◆ Text passage:
··········
The grant was awarded to RSE Pulp & Chemical LLC, a subsidiary of Red Shield Environmental and will allow Red Shield to continue its partnership with the University of Maine to build a pilot plant for ethanol production at the pulp mill.
“Not only will it solidify and grow Red Shield in Old Town with the university, but it will be able to be a model for the rest of the pulp and paper company,” Gov. John Baldacci said Friday in a phone interview. “To be able to do this there is huge.”
The process has significant technical and commercial advantages over competing technologies because ethanol and other chemicals can be extracted from wood chips using existing pulp facility infrastructures.
“This is really the biorefinary that we have been talking about,” Hemant Pendse, UM professor of chemical engineering said. “We have been preparing for this moment, and this shows people how we can take our technology out of the research lab, show it in our university and take it to a larger facility.”
The technology involved in creating a biorefinery pilot plant that uses wood chips to create alternative fuels fits into the country’s goal of finding alternative energy sources and reducing dependency on foreign oil.
“Because the energy resource is produced as part of the pulp-making process, it adds no additional strain to the wood basket and makes more efficient use of the wood fiber,” Baldacci said.
Red Shield applied for the grant last August and is one of three companies nationwide announced today by the Department of Energy to receive the grant funds for ethanol projects. Projects in Vonore, Tenn., and Washington County, Ky., also received funding.
The first phase of Red Shield’s project already is being funded by a $10 million research grant that previously was awarded to its partner, the University of Maine. Red Shield also received in February 2008 a $500,000 grant from the Maine Technology Institute to support the development of the extraction process.
“The first step now is to start the engineering process of what this commercial-scale process would look like ramped up from the lab work UM has done,” Red Shield spokesman Dan Bird said Friday.
He noted that they aren’t sure how many people will be hired to complete the project.
“It’s not going to be hundreds more, but it could be a couple to four dozen,” he said.
A formal announcement of the funding and what the project will entail is expected to be held at 9 a.m. Tuesday at Red Shield.
··········
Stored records

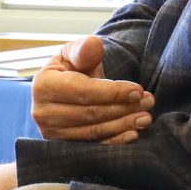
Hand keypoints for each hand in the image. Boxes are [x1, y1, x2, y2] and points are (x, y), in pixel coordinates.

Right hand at [32, 35, 151, 143]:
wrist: (57, 92)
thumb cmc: (69, 69)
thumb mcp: (73, 54)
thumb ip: (84, 50)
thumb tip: (94, 44)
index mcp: (43, 85)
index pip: (83, 91)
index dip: (112, 92)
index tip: (138, 90)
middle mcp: (42, 112)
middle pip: (91, 113)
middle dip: (123, 107)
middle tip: (148, 102)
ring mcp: (51, 132)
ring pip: (94, 130)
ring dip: (124, 124)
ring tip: (145, 117)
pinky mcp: (63, 145)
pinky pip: (93, 145)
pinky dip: (115, 141)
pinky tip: (132, 133)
··········
◆ Problem set:
A - According to the Red Shield article, how much did the Maine Technology Institute grant Red Shield in February 2008?
B - From the Red Shield article, reproduce word for word everything from "The technology involved" down to "also received funding.".
The records are separate material, unrelated to the Red Shield article.

◆ Answers to the tasks:
A - $500,000

B -
The technology involved in creating a biorefinery pilot plant that uses wood chips to create alternative fuels fits into the country’s goal of finding alternative energy sources and reducing dependency on foreign oil.
“Because the energy resource is produced as part of the pulp-making process, it adds no additional strain to the wood basket and makes more efficient use of the wood fiber,” Baldacci said.
Red Shield applied for the grant last August and is one of three companies nationwide announced today by the Department of Energy to receive the grant funds for ethanol projects. Projects in Vonore, Tenn., and Washington County, Ky., also received funding.